Conclusion: This won’t work, in principle, and should go unviral asap. It’s not due to my lack of imagination that it won’t work, but due to physics.

So: This “design” is like saying: I’d like to have a car with a combustion engine which can drive from Sydney to Perth on 1 litre of fuel, with aircon and radio on full power. For the price of 800$. Not going to happen, even if some designer boy really, really wants it. Reality is a bitch.


  1. Technotrout

    Party pooper!

    So lets assume that scientist might come up with inventions that seems unbelieveable to the general population…..like radio, telephones, TV, radar and the fact that even scientists at one point thought that any human going faster than 120 kmh would certainly die. The princible of science is to never stop asking questions. Why not ask if this one is possible. The laws of physics once said that you could not split an atom. The name comes from greek and means “unsplittable”, which we all know now is not accurate.

    Well, there are a lot of examples of inventions that seemed unbelieveable at the time they were invented.

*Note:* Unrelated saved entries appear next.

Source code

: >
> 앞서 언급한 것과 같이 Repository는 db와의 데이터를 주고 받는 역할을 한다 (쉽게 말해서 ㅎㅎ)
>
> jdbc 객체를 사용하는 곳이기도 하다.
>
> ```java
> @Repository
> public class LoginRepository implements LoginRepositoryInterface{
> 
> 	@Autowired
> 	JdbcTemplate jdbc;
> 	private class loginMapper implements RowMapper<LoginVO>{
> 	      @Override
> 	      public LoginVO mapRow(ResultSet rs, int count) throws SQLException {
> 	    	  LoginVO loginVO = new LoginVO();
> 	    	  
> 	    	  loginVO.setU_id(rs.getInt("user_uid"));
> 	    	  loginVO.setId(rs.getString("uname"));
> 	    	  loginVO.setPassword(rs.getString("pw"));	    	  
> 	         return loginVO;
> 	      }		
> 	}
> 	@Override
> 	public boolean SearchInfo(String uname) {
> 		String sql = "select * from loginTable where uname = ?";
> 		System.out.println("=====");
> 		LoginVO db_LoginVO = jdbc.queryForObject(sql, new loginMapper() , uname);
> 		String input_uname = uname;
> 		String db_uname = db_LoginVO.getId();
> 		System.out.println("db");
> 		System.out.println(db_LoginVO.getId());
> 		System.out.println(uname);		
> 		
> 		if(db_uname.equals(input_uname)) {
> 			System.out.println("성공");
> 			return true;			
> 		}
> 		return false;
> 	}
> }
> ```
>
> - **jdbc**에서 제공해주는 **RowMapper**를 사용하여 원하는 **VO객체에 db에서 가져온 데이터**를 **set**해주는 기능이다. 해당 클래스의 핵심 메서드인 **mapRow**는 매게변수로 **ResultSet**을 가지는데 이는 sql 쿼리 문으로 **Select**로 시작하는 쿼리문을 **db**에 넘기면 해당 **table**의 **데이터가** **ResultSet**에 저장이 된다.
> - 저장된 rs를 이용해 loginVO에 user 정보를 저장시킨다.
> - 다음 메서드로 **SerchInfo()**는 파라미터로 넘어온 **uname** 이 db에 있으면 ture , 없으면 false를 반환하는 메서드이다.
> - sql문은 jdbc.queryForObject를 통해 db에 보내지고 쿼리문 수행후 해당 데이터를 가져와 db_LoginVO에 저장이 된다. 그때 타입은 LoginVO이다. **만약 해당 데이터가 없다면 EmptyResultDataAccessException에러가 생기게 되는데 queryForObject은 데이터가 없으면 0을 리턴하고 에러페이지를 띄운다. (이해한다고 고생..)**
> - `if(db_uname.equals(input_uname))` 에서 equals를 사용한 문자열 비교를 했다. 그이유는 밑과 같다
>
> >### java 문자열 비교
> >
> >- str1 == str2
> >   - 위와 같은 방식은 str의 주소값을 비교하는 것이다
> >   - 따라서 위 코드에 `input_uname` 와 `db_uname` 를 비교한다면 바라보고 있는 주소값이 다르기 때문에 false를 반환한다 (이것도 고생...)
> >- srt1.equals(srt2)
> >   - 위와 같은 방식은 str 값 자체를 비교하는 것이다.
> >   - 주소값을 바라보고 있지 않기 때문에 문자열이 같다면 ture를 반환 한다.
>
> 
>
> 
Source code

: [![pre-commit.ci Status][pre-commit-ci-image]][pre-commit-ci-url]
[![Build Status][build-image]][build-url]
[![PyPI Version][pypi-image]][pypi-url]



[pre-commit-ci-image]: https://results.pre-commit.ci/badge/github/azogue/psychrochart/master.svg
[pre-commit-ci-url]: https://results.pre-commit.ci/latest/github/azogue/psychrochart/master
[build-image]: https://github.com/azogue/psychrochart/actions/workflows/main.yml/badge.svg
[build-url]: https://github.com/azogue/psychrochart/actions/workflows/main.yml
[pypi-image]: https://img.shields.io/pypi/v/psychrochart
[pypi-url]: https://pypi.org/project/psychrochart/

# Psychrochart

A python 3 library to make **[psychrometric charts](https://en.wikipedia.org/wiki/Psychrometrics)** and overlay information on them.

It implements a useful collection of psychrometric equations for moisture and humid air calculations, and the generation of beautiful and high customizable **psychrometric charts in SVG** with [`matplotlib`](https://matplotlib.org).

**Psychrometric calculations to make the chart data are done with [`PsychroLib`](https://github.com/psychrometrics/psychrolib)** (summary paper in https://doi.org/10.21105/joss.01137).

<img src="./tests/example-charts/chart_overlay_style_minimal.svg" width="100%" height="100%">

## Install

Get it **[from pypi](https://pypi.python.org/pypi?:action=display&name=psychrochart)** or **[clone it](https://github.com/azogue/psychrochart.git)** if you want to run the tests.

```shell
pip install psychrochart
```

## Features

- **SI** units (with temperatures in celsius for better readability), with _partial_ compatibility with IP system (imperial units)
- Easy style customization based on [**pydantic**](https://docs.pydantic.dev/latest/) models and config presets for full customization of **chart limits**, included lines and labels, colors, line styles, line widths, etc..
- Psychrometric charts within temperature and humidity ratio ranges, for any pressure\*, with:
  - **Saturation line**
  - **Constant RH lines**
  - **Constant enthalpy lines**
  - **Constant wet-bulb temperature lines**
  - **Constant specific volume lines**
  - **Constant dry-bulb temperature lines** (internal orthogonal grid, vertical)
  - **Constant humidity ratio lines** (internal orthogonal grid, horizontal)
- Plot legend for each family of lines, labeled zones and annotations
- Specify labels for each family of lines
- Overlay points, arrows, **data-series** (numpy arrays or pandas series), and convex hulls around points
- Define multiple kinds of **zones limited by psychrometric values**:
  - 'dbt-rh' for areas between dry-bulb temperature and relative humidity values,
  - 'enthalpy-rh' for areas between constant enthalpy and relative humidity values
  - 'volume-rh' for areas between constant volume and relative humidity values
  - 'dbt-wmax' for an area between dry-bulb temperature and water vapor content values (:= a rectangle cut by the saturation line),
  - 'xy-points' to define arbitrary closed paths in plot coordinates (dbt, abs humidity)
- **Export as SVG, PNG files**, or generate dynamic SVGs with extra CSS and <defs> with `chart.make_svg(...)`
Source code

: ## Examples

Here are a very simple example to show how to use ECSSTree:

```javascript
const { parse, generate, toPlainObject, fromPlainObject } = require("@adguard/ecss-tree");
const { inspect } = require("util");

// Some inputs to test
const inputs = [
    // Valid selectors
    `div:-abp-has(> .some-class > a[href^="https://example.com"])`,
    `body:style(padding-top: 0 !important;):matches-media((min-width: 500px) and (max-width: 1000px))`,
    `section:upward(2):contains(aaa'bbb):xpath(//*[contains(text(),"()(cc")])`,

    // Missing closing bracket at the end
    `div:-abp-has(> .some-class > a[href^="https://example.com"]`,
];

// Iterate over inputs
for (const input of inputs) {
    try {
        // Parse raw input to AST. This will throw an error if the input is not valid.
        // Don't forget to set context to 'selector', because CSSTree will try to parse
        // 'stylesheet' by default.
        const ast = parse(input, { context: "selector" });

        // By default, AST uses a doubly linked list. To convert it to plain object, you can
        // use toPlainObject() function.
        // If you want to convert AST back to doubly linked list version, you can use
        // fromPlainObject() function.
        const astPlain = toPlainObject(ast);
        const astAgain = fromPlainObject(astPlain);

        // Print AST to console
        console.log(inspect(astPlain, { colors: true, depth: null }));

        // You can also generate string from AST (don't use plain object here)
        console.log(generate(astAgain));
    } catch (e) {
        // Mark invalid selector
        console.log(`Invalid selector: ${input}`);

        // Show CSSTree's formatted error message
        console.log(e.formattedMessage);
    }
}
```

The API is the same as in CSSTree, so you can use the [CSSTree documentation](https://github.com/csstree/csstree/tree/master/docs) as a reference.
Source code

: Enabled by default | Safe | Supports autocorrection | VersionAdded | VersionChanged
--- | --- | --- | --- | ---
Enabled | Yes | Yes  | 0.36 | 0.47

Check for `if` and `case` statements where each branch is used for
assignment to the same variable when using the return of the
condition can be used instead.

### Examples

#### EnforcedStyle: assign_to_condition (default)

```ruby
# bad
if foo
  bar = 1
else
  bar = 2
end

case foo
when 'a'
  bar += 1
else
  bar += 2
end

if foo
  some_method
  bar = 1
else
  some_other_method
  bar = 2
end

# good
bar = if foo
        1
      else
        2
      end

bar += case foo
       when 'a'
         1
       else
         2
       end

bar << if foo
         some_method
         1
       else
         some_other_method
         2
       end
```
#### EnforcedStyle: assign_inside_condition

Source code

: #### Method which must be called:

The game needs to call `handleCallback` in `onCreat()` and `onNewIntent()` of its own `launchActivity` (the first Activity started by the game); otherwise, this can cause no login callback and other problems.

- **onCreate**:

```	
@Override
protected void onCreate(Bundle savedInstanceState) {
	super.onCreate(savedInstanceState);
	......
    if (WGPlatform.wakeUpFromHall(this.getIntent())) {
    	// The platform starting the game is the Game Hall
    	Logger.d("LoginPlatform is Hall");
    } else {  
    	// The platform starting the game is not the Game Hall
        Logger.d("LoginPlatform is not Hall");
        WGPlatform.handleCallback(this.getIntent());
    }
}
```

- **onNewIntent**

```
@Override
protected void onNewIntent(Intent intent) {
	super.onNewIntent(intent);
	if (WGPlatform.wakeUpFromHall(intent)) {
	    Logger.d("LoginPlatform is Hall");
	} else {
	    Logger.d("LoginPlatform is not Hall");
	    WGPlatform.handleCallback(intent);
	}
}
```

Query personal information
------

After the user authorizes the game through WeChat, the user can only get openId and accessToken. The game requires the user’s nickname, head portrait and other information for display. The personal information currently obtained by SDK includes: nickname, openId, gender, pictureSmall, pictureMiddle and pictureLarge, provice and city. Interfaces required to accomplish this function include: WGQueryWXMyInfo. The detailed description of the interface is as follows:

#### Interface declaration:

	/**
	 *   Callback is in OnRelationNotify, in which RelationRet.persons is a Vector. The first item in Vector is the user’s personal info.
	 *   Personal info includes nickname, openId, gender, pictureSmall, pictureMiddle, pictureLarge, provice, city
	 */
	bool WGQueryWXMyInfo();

    But by all means, let us all stop dreaming.

  2. Jeremy Deschner

    You forgot to account for magic, Sir.

  3. Jeremy Deschner

    On a serious note nervous system toxicity from O2 happens around 1.4 – 1.6 PPO2. Oxygen at 60m (200ft) becomes toxic. I see you wrote 6m. At 6m you wouldn’t even be at 2ATM.

    1. Anthony Mills

      Your making the assumption the diver is using air which is composed of only 21% oxygen and the rest mostly nitrogen, this exposes a diver to a PPO2 of 1.4 at 57m.

      If a diver is breathing 100% Oxygen they are subject to 1ATM of pressure and therefore have a PPO2 of 1.0 at sea level before even descending. Giving the maximum allowable depths when breathing pure O2, 4m for a 1.4 PPO2 or 6m as Klaus mentioned earlier for a 1.6 PPO2. The risk of exposing a diver to the higher limit of 1.6 is only considered appropriate when the diver is at rest through ( i.e decompression).

  4. Pacificklaus (Post author)

    Jeremy, it’s 6 m for sure for 100% O2. Oxygen in air (20%) becomes toxic at 60 m.

    I am all for dreaming, but I am also for taking reality into account. Which part of my calculations is wrong in your opinion, Technotrout?

  5. Al

    Technotrout, it’s not impossible, it’s just this thing is going viral and everyone’s hyping it up to be an actual thing but it’s a student design (and the idea is not an original one.)

    Functional technical things aside, looking at the design, he forgot to include some sort of magical gizmo that keeps it somehow attached to your body/gear (besides your teeth biting down on it) incase it gets kicked out of your mouth, which, judging by the inconvenient bulkiness and non-streamlined shape is probably a lot more likely to happen than if one were to use a conventional regulator. Yes, it does happen, it has happened to me on my open water course during my first ocean dive by my instructor–and not on purpose.